**Фрагмент текста:**
* * * *
Я мог бы быть очень богатым человеком. Мне 5 миллиардов предлагал Звягильский – будешь, говорит, выпускать установки. Я ставлю вопрос так: «Сделайте мне заказ в институт, я вам буду делать». – «Нет, я хочу, чтобы ты работал для моей компании». Вот когда металлургические заводы разграбили, разворовали… А потом эти технологии непонятно куда уплывают, они не в стране. Ну я же на научные разработки получаю бюджетное финансирование – а трачу его, получается, на частные фирмы.

У нас в стране почти разрушена наука – слово «почти», может быть, даже не уместно. Когда-то у нас была очень мощная, дееспособная Академия наук. Она была востребованная, а сегодня наша наука никому не нужна. У меня совсем недавно было около 20 аспирантов в год, хотя по закону положено иметь не больше трёх. Но сейчас это не студенты, а великовозрастные инженеры. Мне нужны молодые. 

Часть II. Интервью с кандидатом в президенты НАН академиком Гончаруком 3

Расскажу вам, как я учился. У нас была квантовая химия на химическом факультете и квантовая физика — на физическом. На физфаке преподавал величайший учёный академик Соломон Пекарь, а на химфаке — академик Яцимирский Константин Борисович. А ректором был академик Швец. Так он меня чуть из университета не выгнал, когда я пришёл к нему просить официального разрешения посещать лекции и там, и там. «У тебя, — говорит, — один костюм? А у кого-то и его нет. Ты чьё-то место занимаешь!». Ну ничего, я всё равно ходил и к Пекарю, и к Яцимирскому – Яцимирский был отец моего друга, и родился, как и я, в Ташкенте. Он говорил, что электрон — это частичка, которая вокруг ядра крутится, а Соломон Пекарь говорил, что электрон это волна. Ну, я был без особых комплексов, и заявил дерзко Пекарю: «Не может такого быть, чтобы и вы правы, я Яцемирский». А мудрый Соломон мне ответил: «Это по необразованию своему ты не понимаешь, что одно явление может рассматриваться по-разному». Я не унимаюсь: а что из этого следует? «А их этого следует, — говорит он, — всё многообразие мира вокруг, который мы пытаемся познавать. Моя задача – чтобы вы не воспринимали рельсу как рельсу прямую. Она кривая, и если ты ее долго будешь вести, то она вернётся, обогнув весь земной шар. А на отрезке трамвая, на котором ты едешь, она прямая!»
* * * *
Сохранённые записи из коллекции:

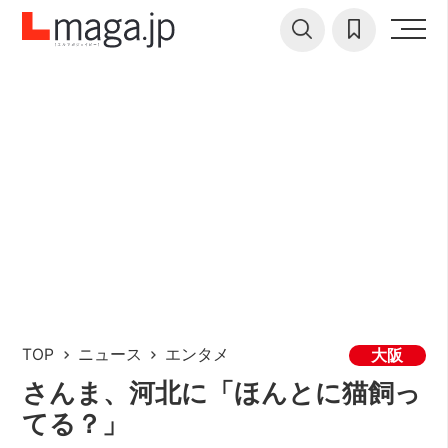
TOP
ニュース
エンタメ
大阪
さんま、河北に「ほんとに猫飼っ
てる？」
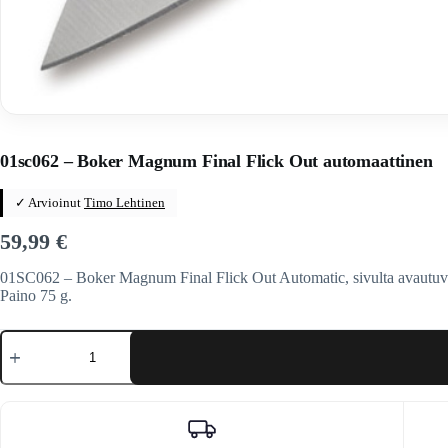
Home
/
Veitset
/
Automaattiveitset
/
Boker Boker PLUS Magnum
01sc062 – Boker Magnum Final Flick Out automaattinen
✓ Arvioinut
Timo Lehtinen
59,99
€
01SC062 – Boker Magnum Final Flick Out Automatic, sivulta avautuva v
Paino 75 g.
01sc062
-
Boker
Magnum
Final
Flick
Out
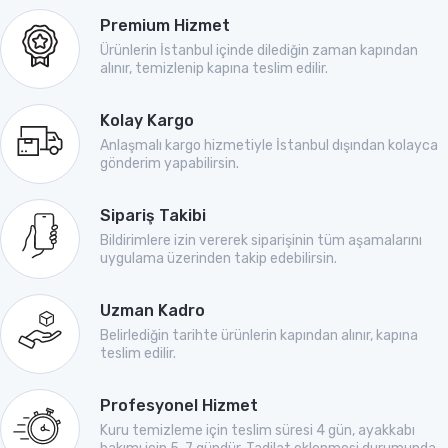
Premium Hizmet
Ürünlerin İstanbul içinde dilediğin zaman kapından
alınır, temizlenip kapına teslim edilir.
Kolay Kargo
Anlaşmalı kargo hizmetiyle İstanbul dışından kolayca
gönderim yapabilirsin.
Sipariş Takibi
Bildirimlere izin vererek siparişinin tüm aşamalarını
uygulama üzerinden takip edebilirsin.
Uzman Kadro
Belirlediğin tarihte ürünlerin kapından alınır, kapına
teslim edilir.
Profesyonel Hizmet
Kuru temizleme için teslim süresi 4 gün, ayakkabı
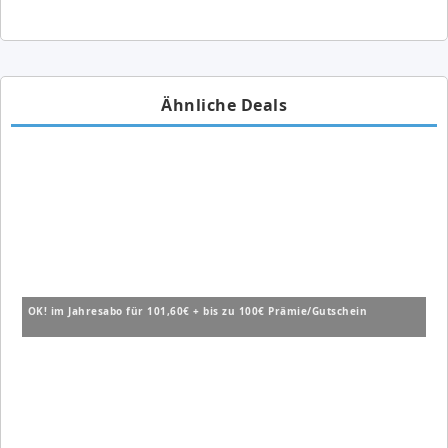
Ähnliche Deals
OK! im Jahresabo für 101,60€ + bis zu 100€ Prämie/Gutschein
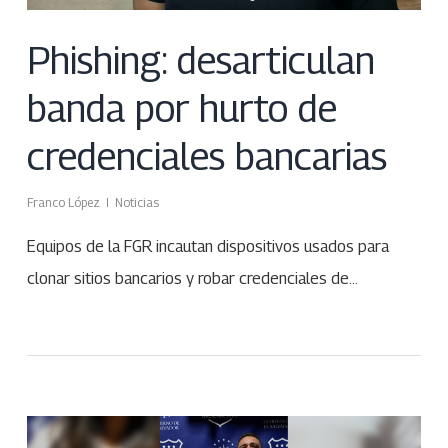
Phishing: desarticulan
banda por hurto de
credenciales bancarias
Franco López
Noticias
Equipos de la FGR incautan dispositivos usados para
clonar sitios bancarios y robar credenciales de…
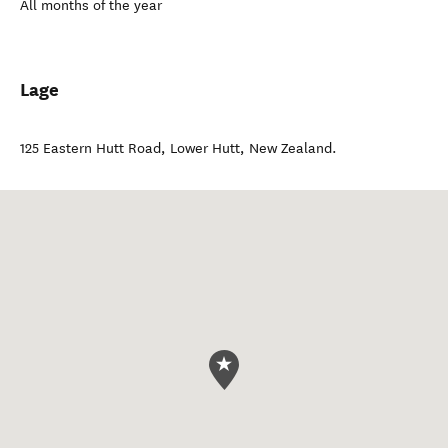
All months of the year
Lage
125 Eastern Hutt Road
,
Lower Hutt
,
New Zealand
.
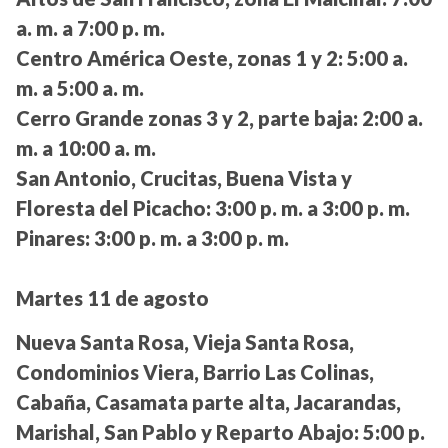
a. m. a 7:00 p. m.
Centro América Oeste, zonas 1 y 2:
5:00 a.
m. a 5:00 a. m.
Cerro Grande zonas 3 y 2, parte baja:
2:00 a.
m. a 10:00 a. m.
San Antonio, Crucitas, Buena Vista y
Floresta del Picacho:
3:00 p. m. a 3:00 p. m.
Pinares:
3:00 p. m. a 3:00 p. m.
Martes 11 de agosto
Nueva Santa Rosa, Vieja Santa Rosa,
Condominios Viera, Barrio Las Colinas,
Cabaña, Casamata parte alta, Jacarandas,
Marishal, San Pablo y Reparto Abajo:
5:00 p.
* * * *
**Пункт задания 1:**
Кратко перескажите интервью в двух предложениях.
**Пункт задания 2:**
Воспроизведите из интервью отрывок от слов «Я мог бы быть» до слов «Мне нужны молодые.» включительно.

**Письменный ответ 1:**
В интервью рассказывается, что Звягильский предлагал 5 миллиардов за выпуск установок для своей компании, но в ответ прозвучало предложение сделать заказ в институт, а наука в стране, где когда-то была мощная и востребованная Академия наук, названа почти разрушенной и никому не нужной. Также описана учёба у академиков Яцимирского и Пекаря: первый говорил, что электрон — это частичка, второй — что волна, и Пекарь объяснил, что одно явление может рассматриваться по-разному.

**Письменный ответ 2:**
Я мог бы быть очень богатым человеком. Мне 5 миллиардов предлагал Звягильский – будешь, говорит, выпускать установки. Я ставлю вопрос так: «Сделайте мне заказ в институт, я вам буду делать». – «Нет, я хочу, чтобы ты работал для моей компании». Вот когда металлургические заводы разграбили, разворовали… А потом эти технологии непонятно куда уплывают, они не в стране. Ну я же на научные разработки получаю бюджетное финансирование – а трачу его, получается, на частные фирмы.

У нас в стране почти разрушена наука – слово «почти», может быть, даже не уместно. Когда-то у нас была очень мощная, дееспособная Академия наук. Она была востребованная, а сегодня наша наука никому не нужна. У меня совсем недавно было около 20 аспирантов в год, хотя по закону положено иметь не больше трёх. Но сейчас это не студенты, а великовозрастные инженеры. Мне нужны молодые.